Profitability is essential for sustained production and development. The only alternative to profitability for survival in the short term is begging or theft, both of which cause poverty in the long term.
- Profitability is possible if you faithfully apply these management principles of doing everything:
- On Time. Plan ahead. Prepare well. Start early. Never be late!
- At a High Standard. Do every operation and detail as well as you can with no shortcuts. Be honest and honourable in all you do.
- Without Wasting. Don’t waste time, soil, water, sunlight, seed, nutrients, labour, energy, opportunity etc.
- With Joy. If you do these first three things faithfully without self pity, complaining, blaming others, making excuses, but with thankfulness, there will be no need for fear and hopelessness and you will have hope and joy which gives you strength.
If Foundations for Farming is applied faithfully, Africa can feed itself.
- In order to produce a good crop these principles should be applied
- Maintain a mulch cover. Don’t burn!
- Maintain the soil structure & preserve the natural fauna. Don’t plough!
- Plant according to precise spacings and specifications in order to achieve optimal plant populations that give your plants the best chance to thrive. (See ‘Resources’ to see our recommendations)
- Give nutrition to your plants in whichever form you are able i.e. manure, compost, etc.
- Weed regularly and thoroughly catching the weeds while they are small in order to save time and energy and cause the whole system to become far more manageable.

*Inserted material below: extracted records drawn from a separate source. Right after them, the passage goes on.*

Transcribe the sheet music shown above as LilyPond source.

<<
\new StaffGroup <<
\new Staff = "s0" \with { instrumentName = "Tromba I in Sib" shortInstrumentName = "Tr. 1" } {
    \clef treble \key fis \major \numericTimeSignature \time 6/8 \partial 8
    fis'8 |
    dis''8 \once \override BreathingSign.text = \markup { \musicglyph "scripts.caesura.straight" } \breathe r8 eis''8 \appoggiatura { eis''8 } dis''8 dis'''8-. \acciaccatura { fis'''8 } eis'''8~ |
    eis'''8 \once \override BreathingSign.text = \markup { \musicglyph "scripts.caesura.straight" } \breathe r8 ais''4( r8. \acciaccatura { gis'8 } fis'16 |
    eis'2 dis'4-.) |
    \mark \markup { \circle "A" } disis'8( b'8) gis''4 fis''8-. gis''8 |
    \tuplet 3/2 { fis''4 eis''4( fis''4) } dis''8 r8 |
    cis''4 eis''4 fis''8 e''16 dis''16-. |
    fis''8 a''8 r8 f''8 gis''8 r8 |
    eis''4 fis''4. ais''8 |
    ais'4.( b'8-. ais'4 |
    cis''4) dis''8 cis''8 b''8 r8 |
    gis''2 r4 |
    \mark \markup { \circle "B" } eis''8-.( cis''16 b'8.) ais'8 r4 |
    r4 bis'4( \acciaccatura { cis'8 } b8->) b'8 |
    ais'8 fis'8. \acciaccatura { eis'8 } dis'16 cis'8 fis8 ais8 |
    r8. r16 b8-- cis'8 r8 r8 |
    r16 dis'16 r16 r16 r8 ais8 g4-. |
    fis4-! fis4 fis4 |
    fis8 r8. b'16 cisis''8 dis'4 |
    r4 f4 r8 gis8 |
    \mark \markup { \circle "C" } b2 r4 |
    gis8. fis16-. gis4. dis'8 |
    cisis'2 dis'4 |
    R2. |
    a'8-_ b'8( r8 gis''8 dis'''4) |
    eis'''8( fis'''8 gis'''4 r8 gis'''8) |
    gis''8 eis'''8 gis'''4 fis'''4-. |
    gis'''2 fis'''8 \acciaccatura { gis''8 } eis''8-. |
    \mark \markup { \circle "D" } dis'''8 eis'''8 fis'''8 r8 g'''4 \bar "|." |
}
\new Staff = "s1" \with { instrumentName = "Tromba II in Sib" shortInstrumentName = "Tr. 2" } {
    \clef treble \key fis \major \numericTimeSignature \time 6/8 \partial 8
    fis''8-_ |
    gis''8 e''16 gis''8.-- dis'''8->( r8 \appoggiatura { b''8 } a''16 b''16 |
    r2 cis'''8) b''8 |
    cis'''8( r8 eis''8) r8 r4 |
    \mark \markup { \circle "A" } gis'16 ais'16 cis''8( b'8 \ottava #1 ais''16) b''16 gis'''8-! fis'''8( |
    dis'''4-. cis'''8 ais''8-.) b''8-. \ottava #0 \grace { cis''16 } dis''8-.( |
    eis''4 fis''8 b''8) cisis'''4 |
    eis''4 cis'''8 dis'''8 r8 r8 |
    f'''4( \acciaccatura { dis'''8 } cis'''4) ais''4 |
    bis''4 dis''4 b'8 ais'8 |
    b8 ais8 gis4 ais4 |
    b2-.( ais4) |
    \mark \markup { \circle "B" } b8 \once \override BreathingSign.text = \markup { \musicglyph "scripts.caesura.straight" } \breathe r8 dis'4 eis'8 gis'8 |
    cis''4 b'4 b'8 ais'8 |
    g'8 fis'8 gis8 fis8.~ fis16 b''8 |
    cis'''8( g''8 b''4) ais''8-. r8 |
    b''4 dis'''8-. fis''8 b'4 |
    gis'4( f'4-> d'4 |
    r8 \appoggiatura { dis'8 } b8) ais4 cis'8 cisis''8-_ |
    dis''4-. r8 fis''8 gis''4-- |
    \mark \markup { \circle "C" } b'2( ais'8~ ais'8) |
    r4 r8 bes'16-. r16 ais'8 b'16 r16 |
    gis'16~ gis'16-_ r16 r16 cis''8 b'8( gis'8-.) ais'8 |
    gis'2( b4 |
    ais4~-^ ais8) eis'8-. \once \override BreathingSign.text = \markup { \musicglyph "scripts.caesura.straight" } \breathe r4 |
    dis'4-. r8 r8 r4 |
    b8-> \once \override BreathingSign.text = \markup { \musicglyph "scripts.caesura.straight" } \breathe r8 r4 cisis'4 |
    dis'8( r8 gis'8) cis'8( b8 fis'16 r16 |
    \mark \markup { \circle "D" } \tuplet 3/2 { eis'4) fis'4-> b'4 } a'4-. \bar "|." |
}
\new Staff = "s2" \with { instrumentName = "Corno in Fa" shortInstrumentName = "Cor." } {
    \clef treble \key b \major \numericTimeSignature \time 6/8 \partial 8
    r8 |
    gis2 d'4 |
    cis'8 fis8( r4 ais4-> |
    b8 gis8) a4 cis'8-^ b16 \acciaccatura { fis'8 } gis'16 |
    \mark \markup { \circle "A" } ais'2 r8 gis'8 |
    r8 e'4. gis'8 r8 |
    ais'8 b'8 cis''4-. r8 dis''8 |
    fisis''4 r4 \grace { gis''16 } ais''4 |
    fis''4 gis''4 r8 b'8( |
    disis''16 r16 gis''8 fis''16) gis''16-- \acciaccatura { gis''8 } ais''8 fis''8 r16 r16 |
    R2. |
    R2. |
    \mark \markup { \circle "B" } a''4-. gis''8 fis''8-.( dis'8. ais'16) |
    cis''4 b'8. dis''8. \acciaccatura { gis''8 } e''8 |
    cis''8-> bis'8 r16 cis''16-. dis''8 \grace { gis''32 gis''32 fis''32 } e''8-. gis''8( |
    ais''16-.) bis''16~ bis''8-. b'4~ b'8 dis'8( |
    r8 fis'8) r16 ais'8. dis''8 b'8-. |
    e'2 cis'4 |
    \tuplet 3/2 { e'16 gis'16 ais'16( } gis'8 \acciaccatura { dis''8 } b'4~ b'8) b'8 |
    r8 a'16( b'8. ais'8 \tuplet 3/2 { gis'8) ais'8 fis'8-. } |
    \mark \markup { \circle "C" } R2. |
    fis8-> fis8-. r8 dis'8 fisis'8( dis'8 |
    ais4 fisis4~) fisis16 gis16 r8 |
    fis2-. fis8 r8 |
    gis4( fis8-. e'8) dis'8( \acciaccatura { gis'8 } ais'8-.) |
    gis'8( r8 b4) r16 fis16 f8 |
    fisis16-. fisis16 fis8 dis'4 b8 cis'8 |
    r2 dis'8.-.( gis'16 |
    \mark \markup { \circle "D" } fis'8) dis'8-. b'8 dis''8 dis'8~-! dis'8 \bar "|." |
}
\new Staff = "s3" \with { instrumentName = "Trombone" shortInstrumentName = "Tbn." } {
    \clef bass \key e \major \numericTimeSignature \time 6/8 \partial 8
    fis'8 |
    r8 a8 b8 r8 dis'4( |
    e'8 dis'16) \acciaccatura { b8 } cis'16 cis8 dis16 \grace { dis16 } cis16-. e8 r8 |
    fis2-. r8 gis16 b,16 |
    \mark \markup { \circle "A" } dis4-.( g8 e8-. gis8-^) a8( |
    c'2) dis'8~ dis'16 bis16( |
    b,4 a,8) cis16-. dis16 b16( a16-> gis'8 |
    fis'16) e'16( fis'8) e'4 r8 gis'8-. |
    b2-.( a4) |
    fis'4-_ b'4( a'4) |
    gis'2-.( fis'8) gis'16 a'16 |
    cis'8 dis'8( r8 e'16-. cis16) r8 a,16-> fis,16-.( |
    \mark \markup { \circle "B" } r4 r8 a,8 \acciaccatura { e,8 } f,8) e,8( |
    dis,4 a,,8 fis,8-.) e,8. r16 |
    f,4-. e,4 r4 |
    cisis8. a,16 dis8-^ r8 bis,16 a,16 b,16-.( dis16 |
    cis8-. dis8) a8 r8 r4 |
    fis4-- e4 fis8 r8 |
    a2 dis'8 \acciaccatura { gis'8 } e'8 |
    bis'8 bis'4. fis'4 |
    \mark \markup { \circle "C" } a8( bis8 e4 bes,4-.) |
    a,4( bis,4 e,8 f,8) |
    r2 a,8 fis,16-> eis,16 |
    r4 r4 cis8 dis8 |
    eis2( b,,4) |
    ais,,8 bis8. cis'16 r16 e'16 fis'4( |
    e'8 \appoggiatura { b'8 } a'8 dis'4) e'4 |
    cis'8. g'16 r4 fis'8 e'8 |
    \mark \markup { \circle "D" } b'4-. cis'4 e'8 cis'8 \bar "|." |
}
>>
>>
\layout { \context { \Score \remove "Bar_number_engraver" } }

- Faithfulness with little (Stewardship)
The bible tells a story of a master who entrusted some money to his servants while he went away on a journey. Some of his servants invested the money to earn a profit, while one servant buried the money in the ground and it did not earn a profit. When the master returned, he was very pleased with the servants who had earned him a profit and put them in charge of many things. However, he was very angy at the servant who did not use the money to earn a profit, and he took away even the little he had, to give to the other servants.This story illustrates that when we are faithful with even the little we have we gain more. If we are not faithful we experience loss. If you are faithful with the land you have, even a small piece, and steward it well, you will reap a good reward.
- Giving unselfishly
It is a universal law that the more you give into something, the more you will receive. We cannot expect the land to give us a harvest if we have not given to it with some sort of fertilization. Our farming enterprise will become more profitable the more we give of our time, energy & extra effort.
If you are willing to be a good steward, giving of all the resources you have available to you into your farming enterprise, you can become one of the best farmers in the world!